The other thing you need to remember is that God is greater than human language can describe. In fact, we have to be careful not to let our attempt to describe God make us guilty of diminishing His glory. Having said that we do live in a triune universe and illustrations are all around us. Commentator John Phillips in his commentary on the gospel of John has been as helpful to me as anyone. Allow me to paraphrase what he said. There is space, matter, and time. Each of those aspects of our universe is also triune. We describe space in terms of length, breadth, and height. Time is pictured as past, present, and future.  

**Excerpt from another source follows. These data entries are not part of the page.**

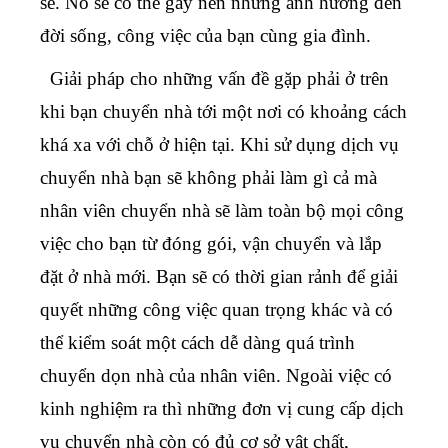
sẻ. Nó sẽ có thể gây nên những ảnh hưởng đến
đời sống, công việc của bạn cùng gia đình.
Giải pháp cho những vấn đề gặp phải ở trên
khi bạn chuyển nhà tới một nơi có khoảng cách
khá xa với chỗ ở hiện tại. Khi sử dụng dịch vụ
chuyển nhà bạn sẽ không phải làm gì cả mà
nhân viên chuyển nhà sẽ làm toàn bộ mọi công
việc cho bạn từ đóng gói, vận chuyển và lắp
đặt ở nhà mới. Bạn sẽ có thời gian rảnh để giải
quyết những công việc quan trọng khác và có
thể kiểm soát một cách dễ dàng quá trình
chuyển dọn nhà của nhân viên. Ngoài việc có
kinh nghiệm ra thì những đơn vị cung cấp dịch
vụ chuyển nhà còn có đủ cơ sở vật chất,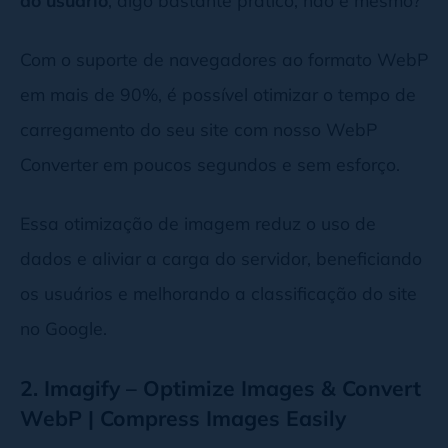
Com o suporte de navegadores ao formato WebP
em mais de 90%, é possível otimizar o tempo de
carregamento do seu site com nosso WebP
Converter em poucos segundos e sem esforço.
Essa otimização de imagem reduz o uso de
dados e aliviar a carga do servidor, beneficiando
os usuários e melhorando a classificação do site
no Google.
2. Imagify – Optimize Images & Convert
WebP | Compress Images Easily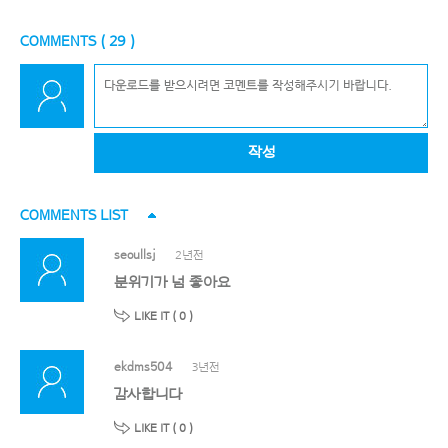
COMMENTS (
29
)
작성
COMMENTS LIST
seoullsj
2년전
분위기가 넘 좋아요
LIKE IT (
0
)
ekdms504
3년전
감사합니다
LIKE IT (
0
)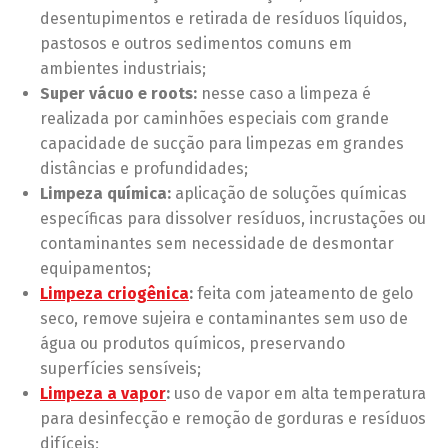
desentupimentos e retirada de resíduos líquidos,
pastosos e outros sedimentos comuns em
ambientes industriais;
Super vácuo e roots:
nesse caso a limpeza é
realizada por caminhões especiais com grande
capacidade de sucção para limpezas em grandes
distâncias e profundidades;
Limpeza química:
aplicação de soluções químicas
específicas para dissolver resíduos, incrustações ou
contaminantes sem necessidade de desmontar
equipamentos;
Limpeza criogênica
:
feita com jateamento de gelo
seco, remove sujeira e contaminantes sem uso de
água ou produtos químicos, preservando
superfícies sensíveis;
Limpeza a vapor
:
uso de vapor em alta temperatura
para desinfecção e remoção de gorduras e resíduos
difíceis;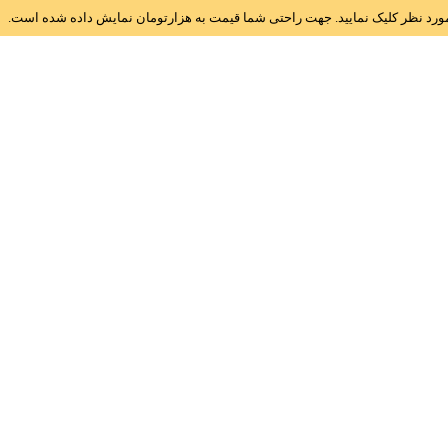
ز مورد نظر کلیک نمایید. جهت راحتی شما قیمت به هزارتومان نمایش داده شده است.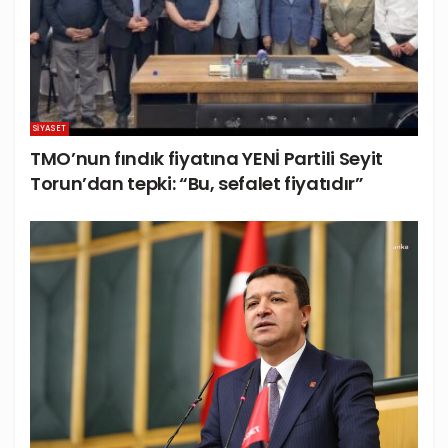
SIYASET
TMO’nun fındık fiyatına YENİ Partili Seyit
Torun’dan tepki: “Bu, sefalet fiyatıdır”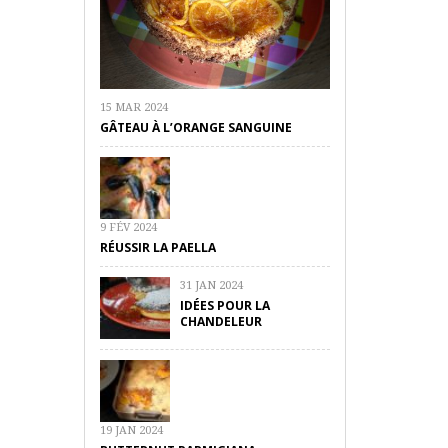
15 MAR 2024
GÂTEAU À L’ORANGE SANGUINE
9 FÉV 2024
RÉUSSIR LA PAELLA
31 JAN 2024
IDÉES POUR LA
CHANDELEUR
19 JAN 2024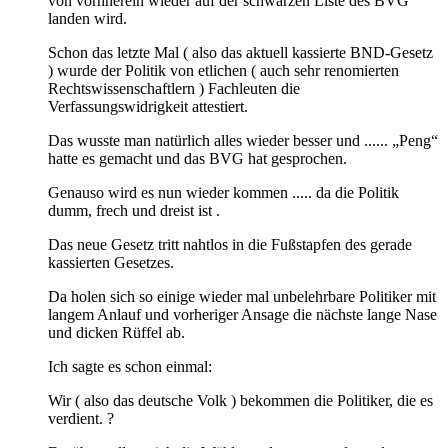
von vornherein wieder auf der schwarzen Liste des BVG
landen wird.
Schon das letzte Mal ( also das aktuell kassierte BND-Gesetz
) wurde der Politik von etlichen ( auch sehr renomierten
Rechtswissenschaftlern ) Fachleuten die
Verfassungswidrigkeit attestiert.
Das wusste man natürlich alles wieder besser und ...... „Peng“
hatte es gemacht und das BVG hat gesprochen.
Genauso wird es nun wieder kommen ..... da die Politik
dumm, frech und dreist ist .
Das neue Gesetz tritt nahtlos in die Fußstapfen des gerade
kassierten Gesetzes.
Da holen sich so einige wieder mal unbelehrbare Politiker mit
langem Anlauf und vorheriger Ansage die nächste lange Nase
und dicken Rüffel ab.
Ich sagte es schon einmal:
Wir ( also das deutsche Volk ) bekommen die Politiker, die es
verdient. ?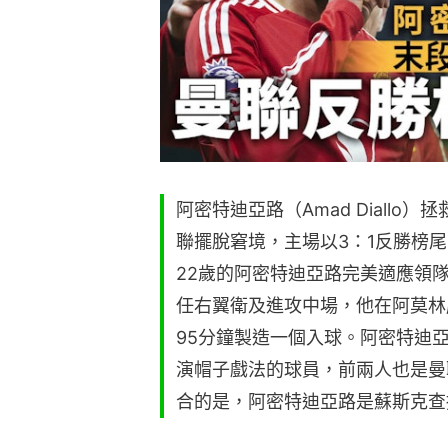
阿密特迪亞路（Amad Diallo
聯擺脫窘境，主場以3：1反勝榜
22歲的阿密特迪亞路完美適應領隊阿
任右翼衛及進攻中場，他在阿莫林
95分鐘製造一個入球。阿密特迪
演帽子戲法的球員，前兩人也是曼
合的是，阿密特迪亞路是蘇斯克查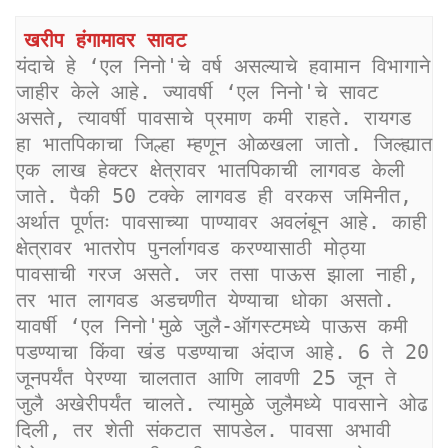
खरीप हंगामावर सावट
यंदाचे हे ‌‘एल निनो'चे वर्ष असल्याचे हवामान विभागाने 
जाहीर केले आहे. ज्यावर्षी ‌‘एल निनो'चे सावट 
असते, त्यावर्षी पावसाचे प्रमाण कमी राहते. रायगड 
हा भातपिकाचा जिल्हा म्हणून ओळखला जातो. जिल्ह्यात 
एक लाख हेक्टर क्षेत्रावर भातपिकाची लागवड केली 
जाते. पैकी 50 टक्के लागवड ही वरकस जमिनीत, 
अर्थात पूर्णतः पावसाच्या पाण्यावर अवलंबून आहे. काही 
क्षेत्रावर भातरोप पुनर्लागवड करण्यासाठी मोठ्या 
पावसाची गरज असते. जर तसा पाऊस झाला नाही, 
तर भात लागवड अडचणीत येण्याचा धोका असतो. 
यावर्षी ‌‘एल निनो'मुळे जुलै-ऑगस्टमध्ये पाऊस कमी 
पडण्याचा किंवा खंड पडण्याचा अंदाज आहे. 6 ते 20 
जूनपर्यंत पेरण्या चालतात आणि लावणी 25 जून ते 
जुलै अखेरीपर्यंत चालते. त्यामुळे जुलैमध्ये पावसाने ओढ 
दिली, तर शेती संकटात सापडेल. पावसा अभावी 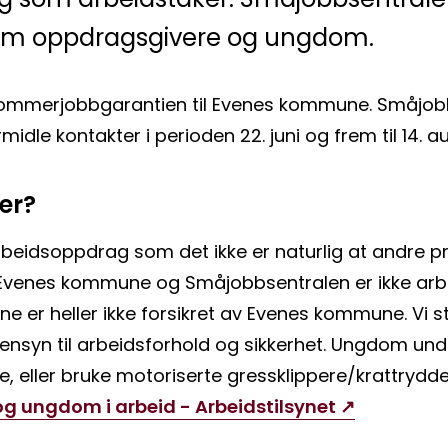
om oppdragsgivere og ungdom.
 Sommerjobbgarantien til Evenes kommune. Småjobbs
dle kontakter i perioden 22. juni og frem til 14. 
er?
beidsoppdrag som det ikke er naturlig at andre pro
. Evenes kommune og Småjobbsentralen er ikke arb
er heller ikke forsikret av Evenes kommune. Vi still
syn til arbeidsforhold og sikkerhet. Ungdom under
ige, eller bruke motoriserte gressklippere/krattrydd
og ungdom i arbeid - Arbeidstilsynet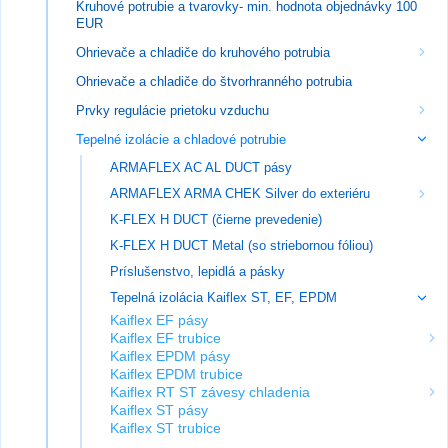
Kruhové potrubie a tvarovky- min. hodnota objednávky 100
EUR
Ohrievače a chladiče do kruhového potrubia
Ohrievače a chladiče do štvorhranného potrubia
Prvky regulácie prietoku vzduchu
Tepelné izolácie a chladové potrubie
ARMAFLEX AC AL DUCT pásy
ARMAFLEX ARMA CHEK Silver do exteriéru
K-FLEX H DUCT (čierne prevedenie)
K-FLEX H DUCT Metal (so striebornou fóliou)
Príslušenstvo, lepidlá a pásky
Tepelná izolácia Kaiflex ST, EF, EPDM
Kaiflex EF pásy
Kaiflex EF trubice
Kaiflex EPDM pásy
Kaiflex EPDM trubice
Kaiflex RT ST závesy chladenia
Kaiflex ST pásy
Kaiflex ST trubice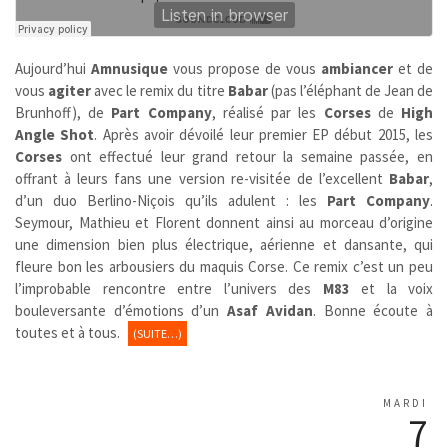
Aujourd’hui
Amnusique
vous propose de vous
ambiancer
et de
vous
agiter
avec le remix du titre
Babar
(pas l’éléphant de Jean de
Brunhoff), de
Part Company
, réalisé par les
Corses
de
High
Angle Shot
. Après avoir dévoilé leur premier EP début 2015, les
Corses
ont effectué leur grand retour la semaine passée, en
offrant à leurs fans une version re-visitée de l’excellent
Babar
,
d’un duo Berlino-Niçois qu’ils adulent : les
Part Company
.
Seymour, Mathieu et Florent donnent ainsi au morceau d’origine
une dimension bien plus électrique, aérienne et dansante, qui
fleure bon les arbousiers du maquis Corse. Ce remix c’est un peu
l’improbable rencontre entre l’univers des
M83
et la voix
bouleversante d’émotions d’un
Asaf Avidan
. Bonne écoute à
toutes et à tous.
(SUITE…)
MARDI
7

I tried to write one or two other ideas I’ve heard used over the years, but because they sound so trivial, I couldn’t even bring myself to finish describing them. However, let me give you one more. Someone suggested water as an illustration. I’ve been told that if you consider the properties of water scientifically the analogy breaks down, but because of some things about God’s creation and His use of water in Scripture, I may be more comfortable with this than some of the others. Just as God exists as Father, Son, and Holy Spirit, water exists as liquid, solid (ice), and gas (vapor).  

You may be able to think of other ways of communicating these things to a child and if you do, pass them along to me. I’d love to read them. The main thing is to be as simple and concrete as possible and to make peace with an inadequate explanation. You might as well because “inadequate” is the only kind of explanation we have.